Dataset items
-- start --

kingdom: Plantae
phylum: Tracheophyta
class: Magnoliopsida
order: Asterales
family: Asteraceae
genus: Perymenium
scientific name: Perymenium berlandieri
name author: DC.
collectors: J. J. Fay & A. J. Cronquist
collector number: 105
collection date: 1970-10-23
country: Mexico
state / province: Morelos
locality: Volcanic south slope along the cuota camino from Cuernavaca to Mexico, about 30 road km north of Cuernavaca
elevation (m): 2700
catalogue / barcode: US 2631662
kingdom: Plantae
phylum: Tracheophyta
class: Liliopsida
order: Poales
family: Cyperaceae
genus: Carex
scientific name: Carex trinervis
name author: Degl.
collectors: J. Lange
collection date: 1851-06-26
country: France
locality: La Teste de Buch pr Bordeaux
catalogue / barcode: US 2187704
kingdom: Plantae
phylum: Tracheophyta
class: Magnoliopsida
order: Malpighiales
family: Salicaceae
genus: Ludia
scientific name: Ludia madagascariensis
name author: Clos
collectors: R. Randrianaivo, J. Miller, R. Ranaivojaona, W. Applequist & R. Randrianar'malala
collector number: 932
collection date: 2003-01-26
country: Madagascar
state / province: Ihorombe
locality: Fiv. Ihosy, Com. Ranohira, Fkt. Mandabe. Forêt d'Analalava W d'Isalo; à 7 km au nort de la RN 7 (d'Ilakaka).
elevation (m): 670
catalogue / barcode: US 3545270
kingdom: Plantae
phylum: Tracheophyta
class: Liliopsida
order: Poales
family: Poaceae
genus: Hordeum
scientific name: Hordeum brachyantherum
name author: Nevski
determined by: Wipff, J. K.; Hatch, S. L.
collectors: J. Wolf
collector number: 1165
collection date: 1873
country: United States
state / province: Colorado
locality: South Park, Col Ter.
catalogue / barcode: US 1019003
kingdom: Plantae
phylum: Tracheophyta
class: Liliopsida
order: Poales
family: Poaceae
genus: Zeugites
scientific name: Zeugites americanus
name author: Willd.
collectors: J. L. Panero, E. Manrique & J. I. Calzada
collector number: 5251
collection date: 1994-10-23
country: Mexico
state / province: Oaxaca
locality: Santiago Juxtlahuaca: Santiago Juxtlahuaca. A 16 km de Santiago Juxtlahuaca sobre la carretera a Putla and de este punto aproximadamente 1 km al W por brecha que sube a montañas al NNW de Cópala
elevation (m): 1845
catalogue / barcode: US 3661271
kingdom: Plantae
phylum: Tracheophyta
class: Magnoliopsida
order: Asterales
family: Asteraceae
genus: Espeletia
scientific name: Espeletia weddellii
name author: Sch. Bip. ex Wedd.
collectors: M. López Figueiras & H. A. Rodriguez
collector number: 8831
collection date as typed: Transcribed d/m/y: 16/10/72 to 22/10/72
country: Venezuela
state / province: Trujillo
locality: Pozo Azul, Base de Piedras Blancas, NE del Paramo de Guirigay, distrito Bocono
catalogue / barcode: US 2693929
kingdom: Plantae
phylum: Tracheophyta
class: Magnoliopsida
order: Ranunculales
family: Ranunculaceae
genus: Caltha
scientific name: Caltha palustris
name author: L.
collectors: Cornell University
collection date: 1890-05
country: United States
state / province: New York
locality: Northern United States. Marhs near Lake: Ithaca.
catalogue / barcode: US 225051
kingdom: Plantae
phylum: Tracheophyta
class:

-- end --

What to do: Copy the lines of the data above, from the line containing "family: Salicaceae" through the line containing "determined by: Wipff, J. K.; Hatch, S. L.", inclusive.

Written reply:
family: Salicaceae
genus: Ludia
scientific name: Ludia madagascariensis
name author: Clos
collectors: R. Randrianaivo, J. Miller, R. Ranaivojaona, W. Applequist & R. Randrianar'malala
collector number: 932
collection date: 2003-01-26
country: Madagascar
state / province: Ihorombe
locality: Fiv. Ihosy, Com. Ranohira, Fkt. Mandabe. Forêt d'Analalava W d'Isalo; à 7 km au nort de la RN 7 (d'Ilakaka).
elevation (m): 670
catalogue / barcode: US 3545270
kingdom: Plantae
phylum: Tracheophyta
class: Liliopsida
order: Poales
family: Poaceae
genus: Hordeum
scientific name: Hordeum brachyantherum
name author: Nevski
determined by: Wipff, J. K.; Hatch, S. L.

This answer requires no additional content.